Mom would buy dried dip spice mixes at general stores or spice stores. There was a stellar dill dip mix that she and I loved. I’ve tried so many times to recreate that dill dip without success. Recently, I found a recipe for a vegetable crudité dip. I was jubilant to find that it was just like Mom’s old school dill dip.
Later on, she and I became big fans of hot dips, like artichoke, Buffalo chicken, and even fancy crab.
When G and I lived in Naples the first time, my friend, Cheryl, came to visit. We found this amazing dip at Lucky’s, then my favorite grocery store. (I’m still bitter about losing Lucky’s. Thanks a lot, Kroger.) The base of the dip was Jarlsberg cheese. Cheryl and I ate it up and she made sure to remember the ingredients listed on the label. Cheryl, if you’re out there, please share that recipe with us in the comments!
I’d be remiss if I didn’t discuss dippers while writing about my dip love.
You name a dipper and I’ve tried it. Of course, a potato chip (Mom loved Lay’s, Dad loved Ruffles…symbolic of their incompatibility). Corn chips, pita chips, Sun chips (do they still make those?), tortilla chips, and pretzels. Crackers of all kinds…rice and water, saltines, Wheat Thins, Ritz, Sociables, Triscuits, Bacon, Chicken in a Bisket. Vegetables of all kinds…carrots, celery, cucumber, radishes, green beans, strips of bell pepper, broccoli and cauliflower.

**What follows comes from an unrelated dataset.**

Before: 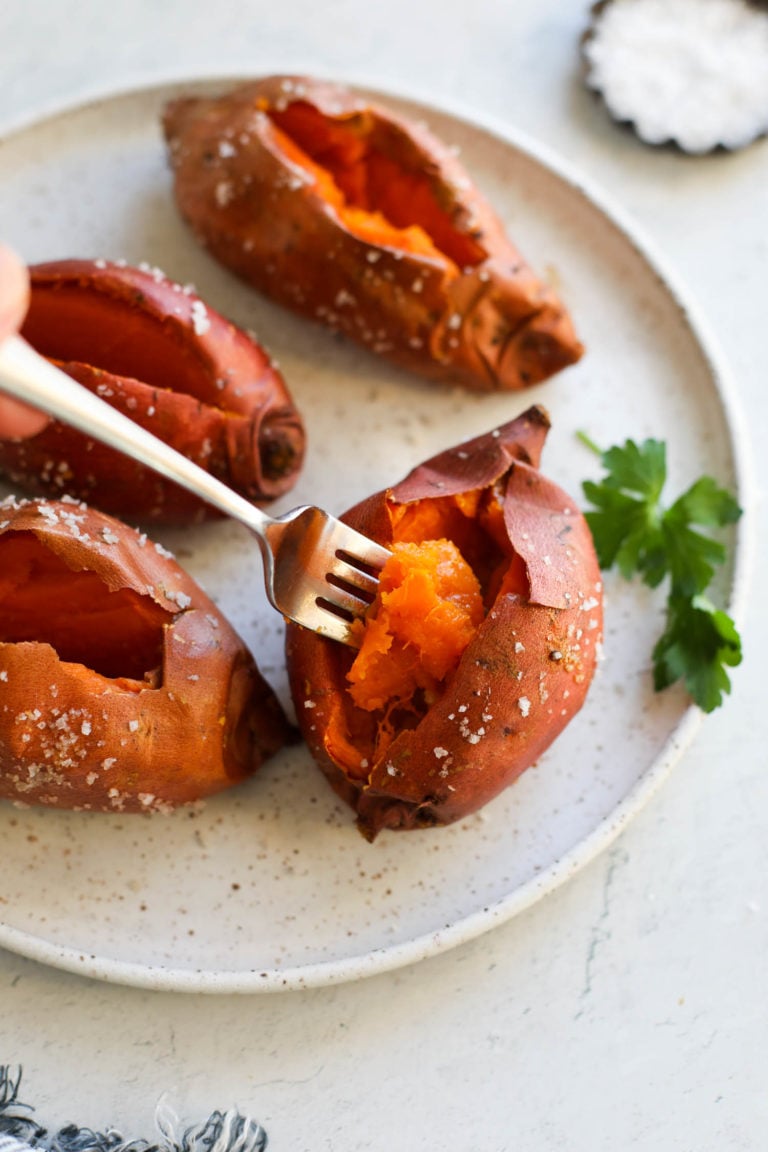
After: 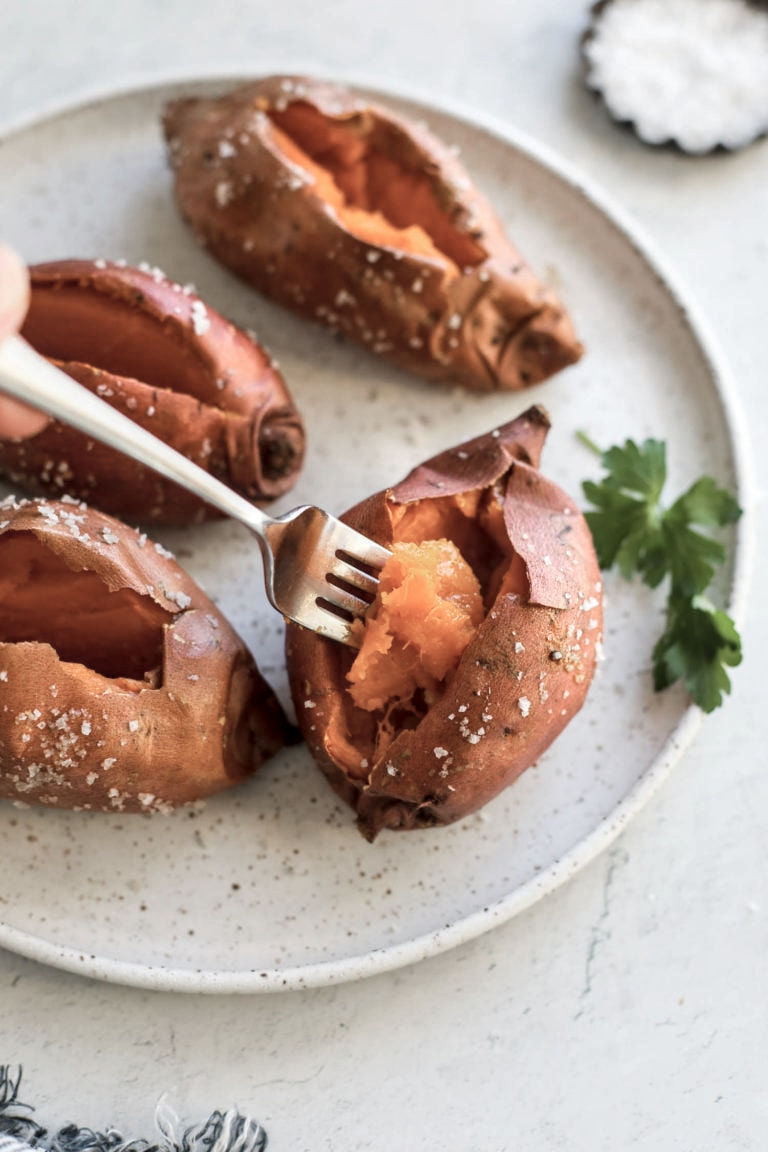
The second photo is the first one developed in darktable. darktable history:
color zones: curves: ch0 [(0, 0.559) (0.153, 0.551) (0.229, 0.5) (0.429, 0.5) (0.571, 0.5) (0.714, 0.5) (0.857, 0.5) (1, 0.559)]; ch1 [(0, 0.417) (0.112, 0.336) (0.213, 0.26) (0.429, 0.34) (0.571, 0.35) (0.683, 0.331) (0.857, 0.344) (1, 0.417)]
local contrast: on, module defaults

By the end of the holidays, G is raiding the freezer for the last of the cookies. I’m raiding the fridge for the last of the dips I made as appetizers. If there’s a tablespoon left, I’ll keep it for when I need to grab a cracker and swipe that last savory bite.
And now it’s January. It’s time to reestablish good eating habits after the decadence of December.
Au revoir, French onion.
I care about you. Please don’t forget to eat your greens.

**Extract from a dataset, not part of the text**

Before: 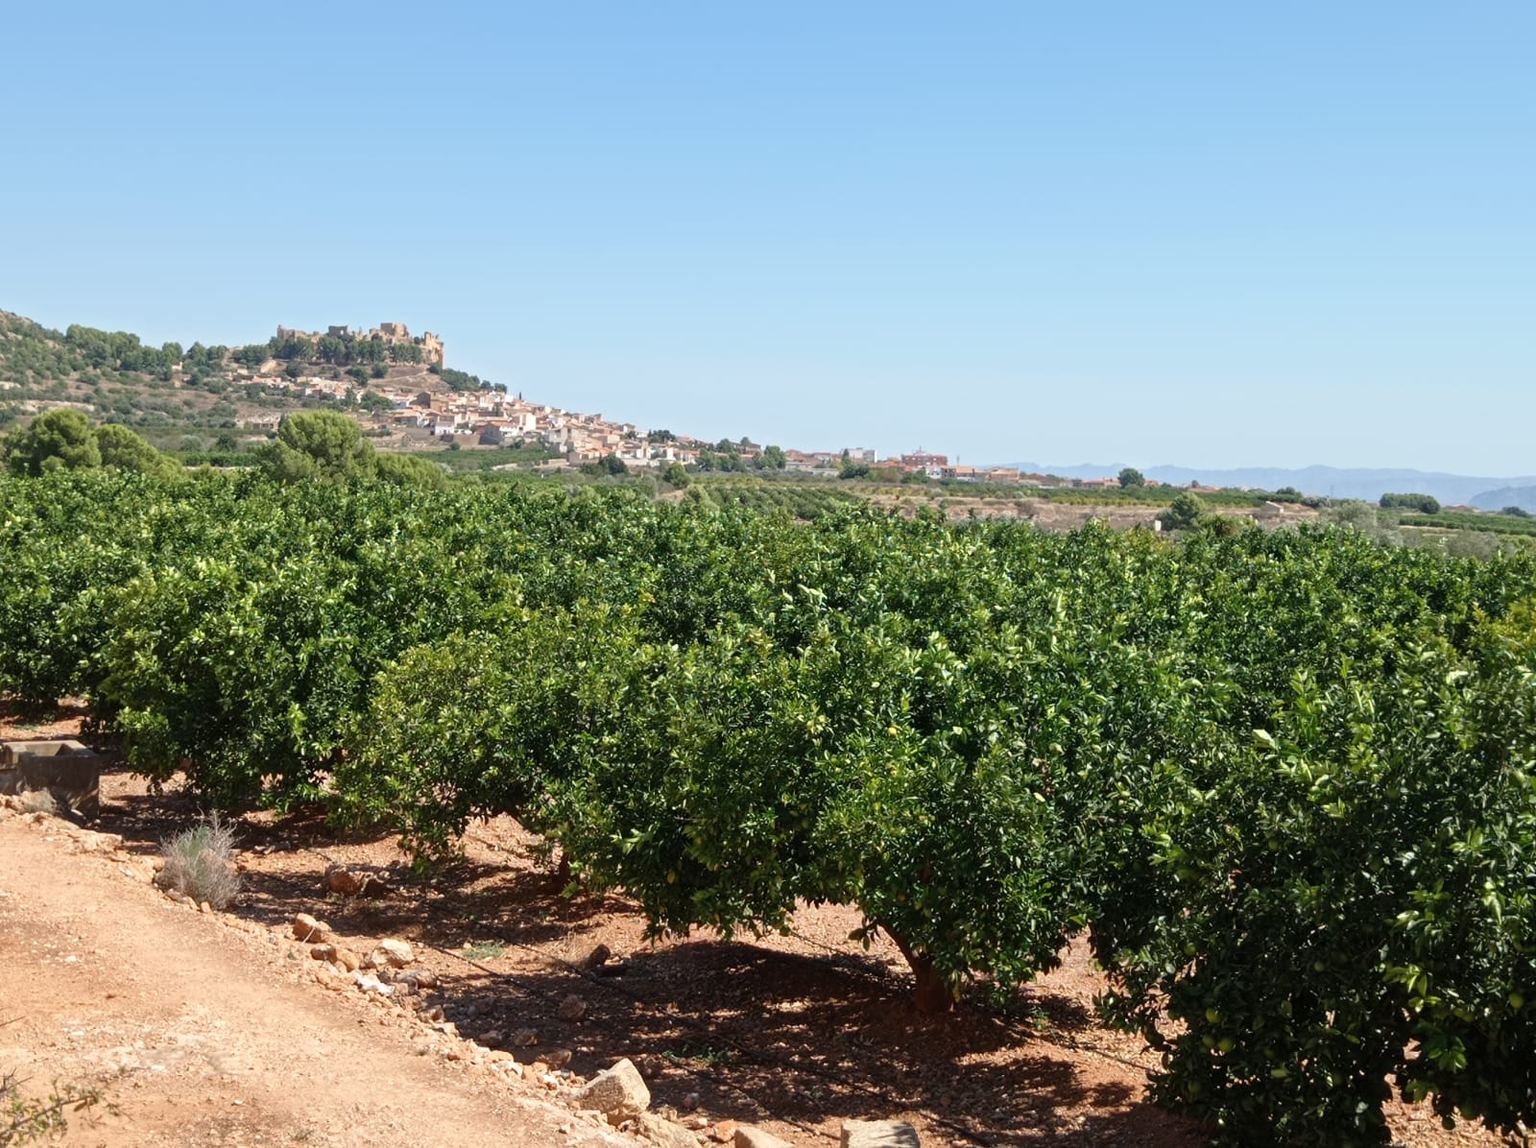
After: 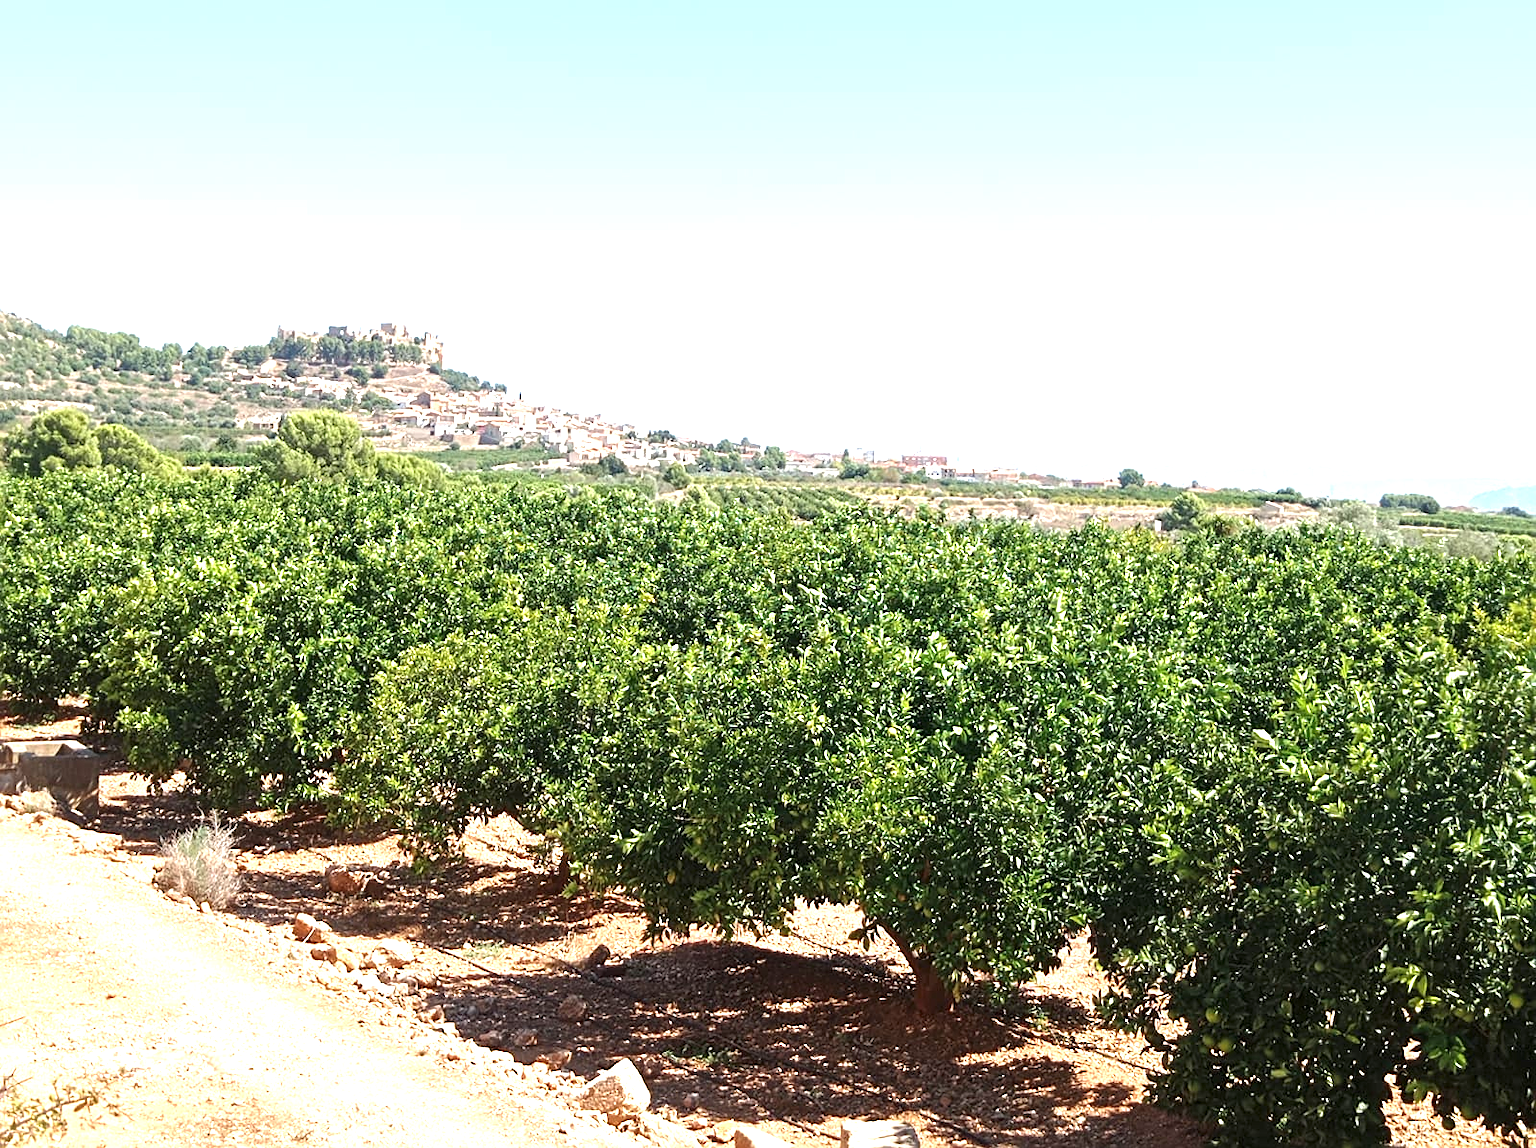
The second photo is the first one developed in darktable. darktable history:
exposure: black level correction 0, exposure 1.284 EV, compensate highlight preservation false
sharpen: on, module defaults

Loved this! I giggled at "(Mom loved Lay’s, Dad loved Ruffles…symbolic of their incompatibility)."
Oooooohhhh dips! One of my love languages! I LOVE dips as well and remember all that you talked about, because, well, we’ve eaten most of those together at one time or another!

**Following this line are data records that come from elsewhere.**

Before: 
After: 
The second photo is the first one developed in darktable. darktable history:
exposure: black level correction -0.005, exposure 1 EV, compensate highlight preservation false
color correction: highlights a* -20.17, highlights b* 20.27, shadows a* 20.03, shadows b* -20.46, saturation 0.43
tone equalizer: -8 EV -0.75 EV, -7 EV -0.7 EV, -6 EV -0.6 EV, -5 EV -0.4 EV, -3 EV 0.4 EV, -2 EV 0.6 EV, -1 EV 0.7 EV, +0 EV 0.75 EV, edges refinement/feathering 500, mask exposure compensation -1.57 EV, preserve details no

The spinach dip has water chestnuts which always seemed so exotic as a child. Lol. I also regularly make your moms taco dip. It’s a game day favorite now! I also love making salsa and playing around with those flavors - roasted, fresh, cooked, etc.
My Trader Joe’s store has a whole DIP SECTION!! 💕 Each time I go I try a new one. Recently I picked up a blue cheese pecan dip and some pears. It was pretty delicious! I’m big on texture and balance of flavors. So this dip, some seeded gf crackers, sliced pears and quality honey were an amazing snack! I also love making hummus and dip all sorts of things in it. I like mine creamy, extra garlicky and very lemony! I’m a sucker for any cookbook that has a Dips and Spreads section! I have countless pinned dip recipes in Pinterest!
Jarlsburg dip. 💕 Has become one of my faves. I can’t give you exact measurements (one, because I never measure and two, it kind of depends on the cheese and type of Mayo)
I normally (yes, normally because I make this probably every 6-8 weeks) buy a chunk of good Jarlsbug that will make several batches. I hand grate the cheese on the large holes. The ingredients are the cheese, mayo, lemon juice and red onion. The amounts are kind of a preference on how creamy you like it. The cheese guy at Luckys market said “it’s just enough mayo to make the cheese stick together” so start with a teaspoon at a time. I start with about a cup of grated cheese. I chop my red onions very small (about a tablespoon worth) and squeeze some lemon juice over them, adding a pinch of salt and freshly ground black pepper. I feel like this mellows the onions. Then mix those in. If you need more mayo after that you can add it. It should just hold together. I use an avocado oil mayo and really like that flavor. Dukes is also great brand. It will last a week in the fridge - or so they say. It never lasts that long here!
Fun post!! Maybe we should write a dip cookbook?